Lidar can give excellent 360deg ranging information. The spatial resolution is also very high, beating even the emerging 4D imaging radar. The point cloud is also fairly dense (depending on the lidar choice), enabling good signal processing. Indeed, in recent years, there have been excellent progress in creating labelled training data and deep learning techniques based on lidar data. Lidars however have two major drawbacks: (a) they are expensive and (b) they can have near-field (a few cm) blindspot.
The first is critical. The current high cost of lidar puts the business model at risk. This is because for the business model to succeed the cost of the robots needs be very low, regardless of whether the model is to offer RaaS delivery service or to sell robot units with some maintenance and support.

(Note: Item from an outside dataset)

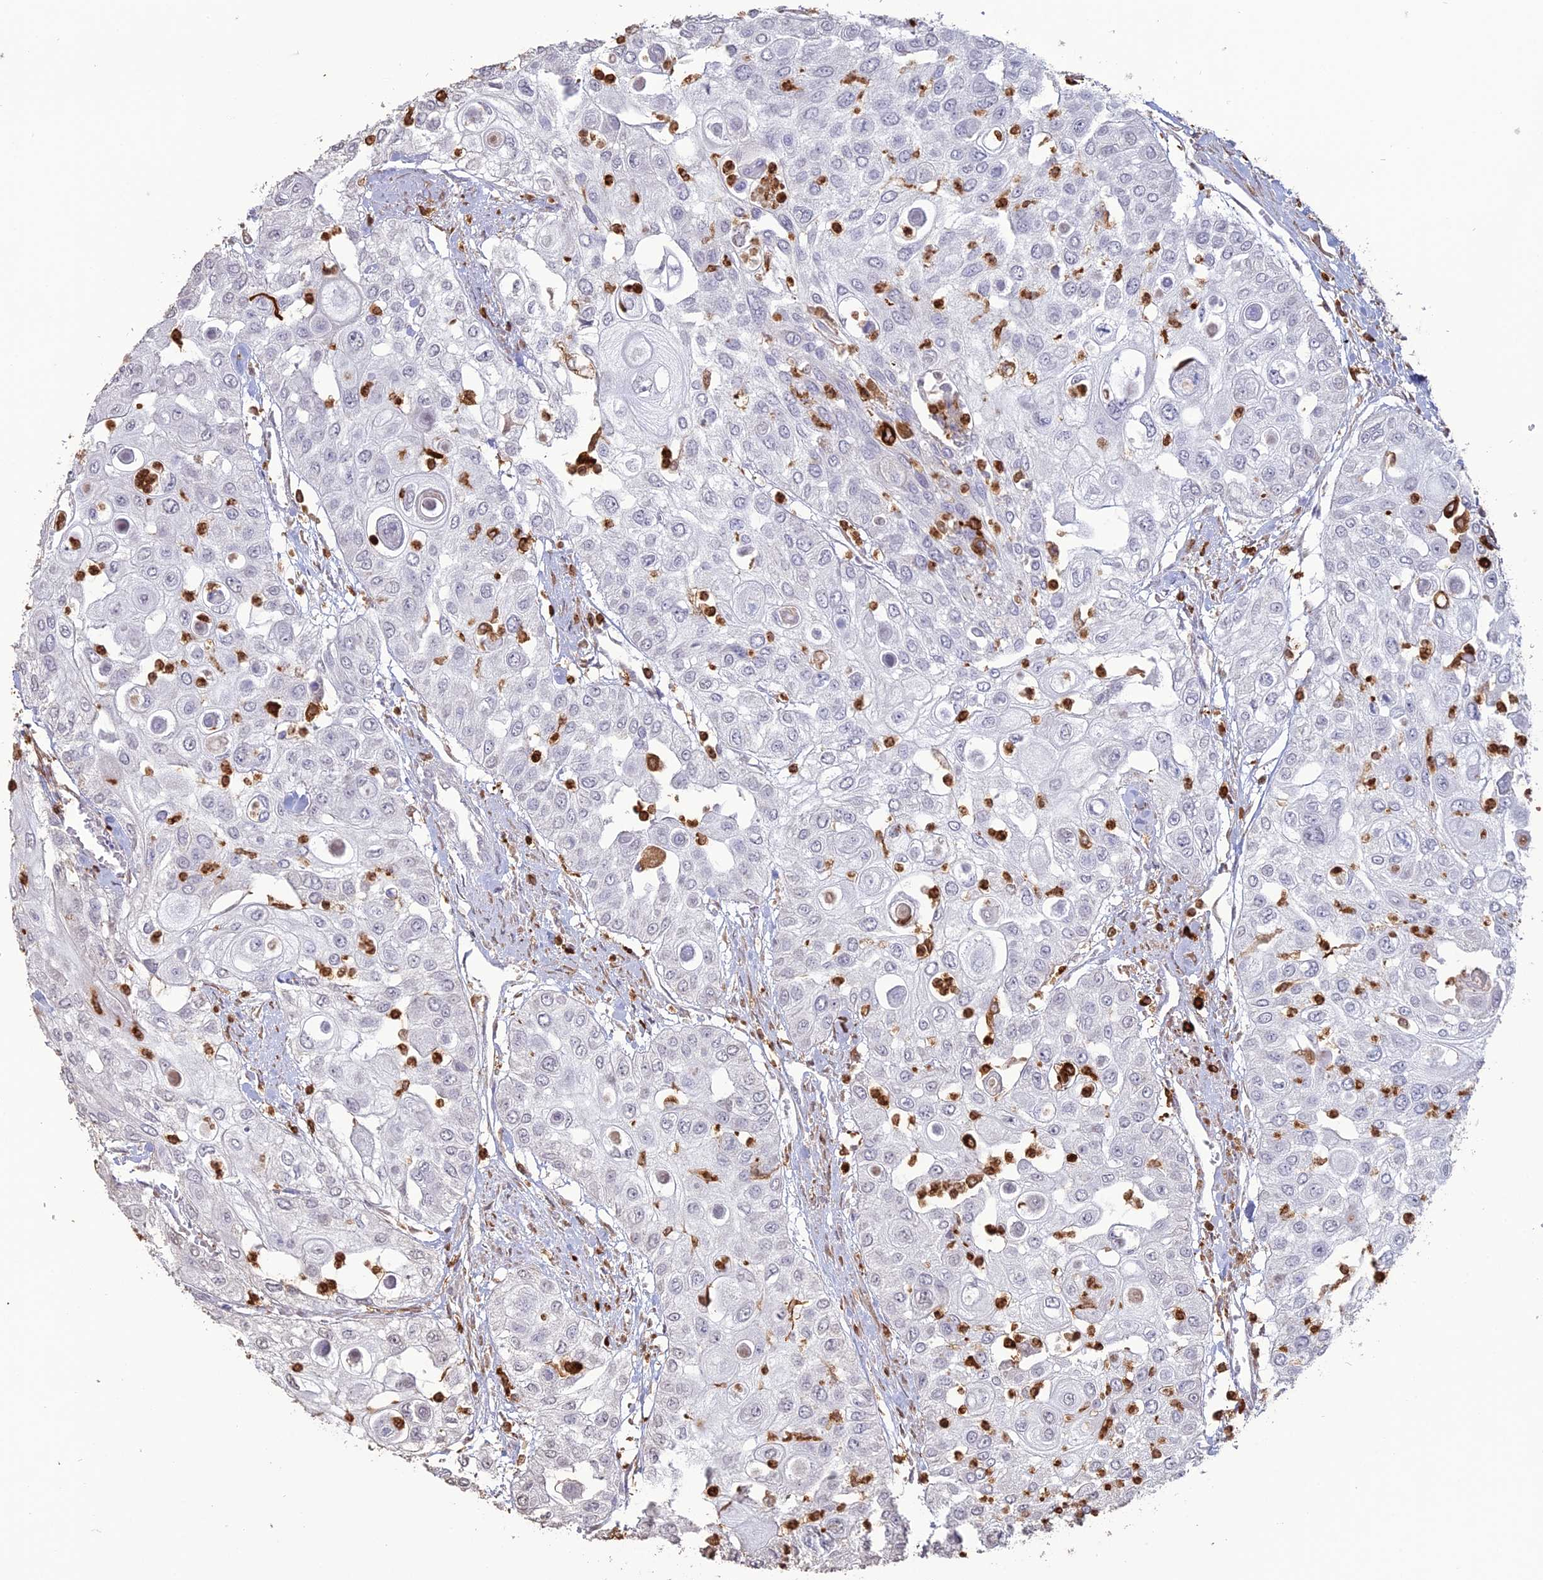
{"staining": {"intensity": "negative", "quantity": "none", "location": "none"}, "tissue": "urothelial cancer", "cell_type": "Tumor cells", "image_type": "cancer", "snomed": [{"axis": "morphology", "description": "Urothelial carcinoma, High grade"}, {"axis": "topography", "description": "Urinary bladder"}], "caption": "An immunohistochemistry (IHC) image of urothelial carcinoma (high-grade) is shown. There is no staining in tumor cells of urothelial carcinoma (high-grade).", "gene": "APOBR", "patient": {"sex": "female", "age": 79}}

Therefore, the choice to use lidars will represent a bet for the cost of lidar technology to dramatically fall.
Most robots deploying lidars use 16-channel RoboSense or Velodyne lidars. These are mechanical rotating lidars, giving surround view. The technology of lidars is evolving with the likes of MEMS or OPA emerging. These could enable cost reduction, but will reduce FoV (field of view), thus mandating the use of more lidar units per robot. We project that the cost of lidars is to significantly fall over the coming years. This has the potential to put such robots on the path towards business viability. The other challenge is near-field blindspots. This is not an issue with cars, but can be in a sidewalk, where many low-lying objects can reside closely to the robot. To resolve these, complementary sensors will be needed.
The other approach is to go lidar-free, using stereo camera as the main perception-for-navigation sensor. This will require the development of camera-based algorithms for localization, object detection, classification, semantic segmentation, and path planning.
No off-the-shelf software solution exists. Indeed, no labelled training dataset exists that would allow training lidar-based, camera-based or hybrid deep neutral networks (DNNs) for sidewalk navigation. The sidewalk environment is vastly different to that of the on-road vehicles. As such, companies will need to collect, calibrate, and meticulously label their own datasets. Furthermore, the datasets will require great diversity to accommodate different light, perception, and local conditions. As such, deployments in many sites even as pilot programmes is essential in further improving the robots and can indeed represent a competitive advantage.
The robots are energy constrained. As such, the number of on-board processors and GPUs should be kept to a minimum, and heavy-duty computational tasks such as 3D map-making and edge-extraction should be carried off-line in powerful services. This almost always happens when robots are deployed to a new environment: they are walked around to capture data, the data is sent to servers for processing so it can be converted into a suitable map, earmarking edges, many classes of fixed objects, drivable paths, and so on.
These sidewalk robots are still far from being totally autonomous. First, they are often deployed in environments such as US university campuses where there is little sidewalk traffic and where the sidewalks are well-structured. Many robots are also restricted to daylight and perception-free conditions.